-- Start of PASSAGE --
Sam Singer writes in a guest editorial for Informed Comment entitled: 'A strange alliance at the Supreme Court: The pro-Israel lobby’s curious defense of an alleged Somali war criminal: A Shared Interest in Sovereign Immunity' :

Mohammed Ali Samantar is the only living vestige of the Barre regime, the last government in two decades to exercise central control over Somalia and, not coincidentally, the last that was impudent enough to try. When Siad Barre was finally overthrown in 1991, Samantar, who had served as defense minister and prime minister, fled, in a storm of bullets, to Italy. He eventually made his way to Fairfax, Virginia, where he lived in suburban obscurity until a group of Somali nationals discovered him, hired a lawyer, and sued for damages. According to his accusers, the Barre regime committed unforgivable acts of violence against them and their families, offenses spanning a range of brutality from arbitrary detention, to torture, rape and extrajudicial killing. Samantar was allegedly aware of the crimes being perpetrated against civilians and yet failed to stop them. The suit was dismissed by a federal district court and then reinstated by the US Court of Appeals for the Fourth Circuit. It is now pending before the Supreme Court, where a peculiar coalition of defenders is urging reversal. Among them, to the confusion of some observers, are five prominent pro-Israel organizations, each with a professed interest in keeping Samantar out of court. In joint amicus briefs, the groups insist that as a former government official, Samantar should be immune from suit. To hold otherwise, they warn, would violate international law and set an inviting precedent for Israel’s enemies and their supporters in the human rights community.

The arrival of the Israel lobby adds geopolitical intrigue to a case that already read like a Ludlum thriller. And because it speaks to real and immediate consequences, it lends concreteness to a discussion that would have otherwise carried on in the abstract. It is one thing for a lawyer to appeal to legal authority for the proposition that the courts of one nation ought not sit in judgment of the acts of another; it is quite another for five groups purporting to represent the interests of the Israeli government to advise that doing so in this case would be to declare open season on Israeli officials in US courts.
-- End of PASSAGE --
-- Start of DATA BLOCK --
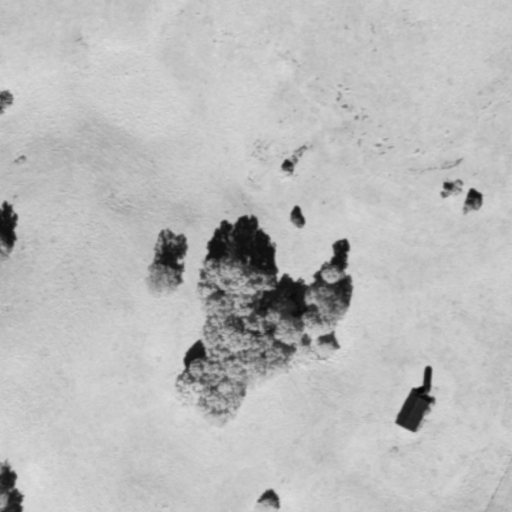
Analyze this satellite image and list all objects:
-- End of DATA BLOCK --
(REQUIRED TASKS)
1: According to the editorial on the Samantar case, why does the arrival of the pro-Israel groups make the discussion more concrete? Answer in one to three sentences.
2: Rewrite the stretch of the Samantar editorial from "The arrival of" through "in US courts.", substituting "drama" for "intrigue".
3: Resume the editorial on the Samantar case after its last sentence, and carry its argument forward in the same voice.

(RESPONSES BY TASK)
1: Their involvement speaks to real and immediate consequences. Without them, the discussion would have stayed abstract. They warn that letting the suit go forward would declare open season on Israeli officials in US courts.

2:
The arrival of the Israel lobby adds geopolitical drama to a case that already read like a Ludlum thriller. And because it speaks to real and immediate consequences, it lends concreteness to a discussion that would have otherwise carried on in the abstract. It is one thing for a lawyer to appeal to legal authority for the proposition that the courts of one nation ought not sit in judgment of the acts of another; it is quite another for five groups purporting to represent the interests of the Israeli government to advise that doing so in this case would be to declare open season on Israeli officials in US courts.

3:
It is not without some irony that organizations claiming to represent Israel, a state conceived in the wake of unprecedented state-sponsored violence, find their wagon hitched to the cause of an alleged war criminal. Nor does the position square, at least not at first glance, with less expansive interpretations of sovereign immunity advanced by the lobby’s constituents in the past. Just this year, Israeli victims of rocket fire on the Lebanese border sued the Iranian government, by way of its central banks, on the theory that it provided material support to Hezbollah, the source of the rockets. Last December, a pro-Israel group in Europe sued leaders of Hamas in a Belgium court, invoking what it described as the court’s “universal” jurisdiction over cases arising from war crimes. In both cases, sovereign immunity was an obstacle standing between Israeli interests and a favorable judgment; here, in Samantar’s case, supporters of Israel invoke it as a shield.

In fact, Israel is far more likely to find itself on the receiving end of a human rights suit. According to one report, nearly 1,000 suits have been filed globally against Israeli officials and military personnel alleging war crimes and other abuses. The defense ministry expects some 1,500 more will follow, many stemming from military operations in the coastal territories, but also some taking aim at the less violent aspects of Israeli anti-terror strategy, including one suit describing the security fence as a “crime against humanity.” An Israeli newspaper published a “wanted” list of current and former officials who are among the common named defendants. The list, which was republished in briefs to the Court, reads like a who’s who in Israeli political and military history. The forums for these suits vary, but they commonly feature developed Western countries that have lowered the drawbridge for human rights litigants. Steering many of the cases are nongovernmental organizations (NGOs), some based in the Middle East with ties to the Palestinian government, others based in the West and backed by the likes of the Center for Constitutional Rights and George Soros’s Open Society Institute.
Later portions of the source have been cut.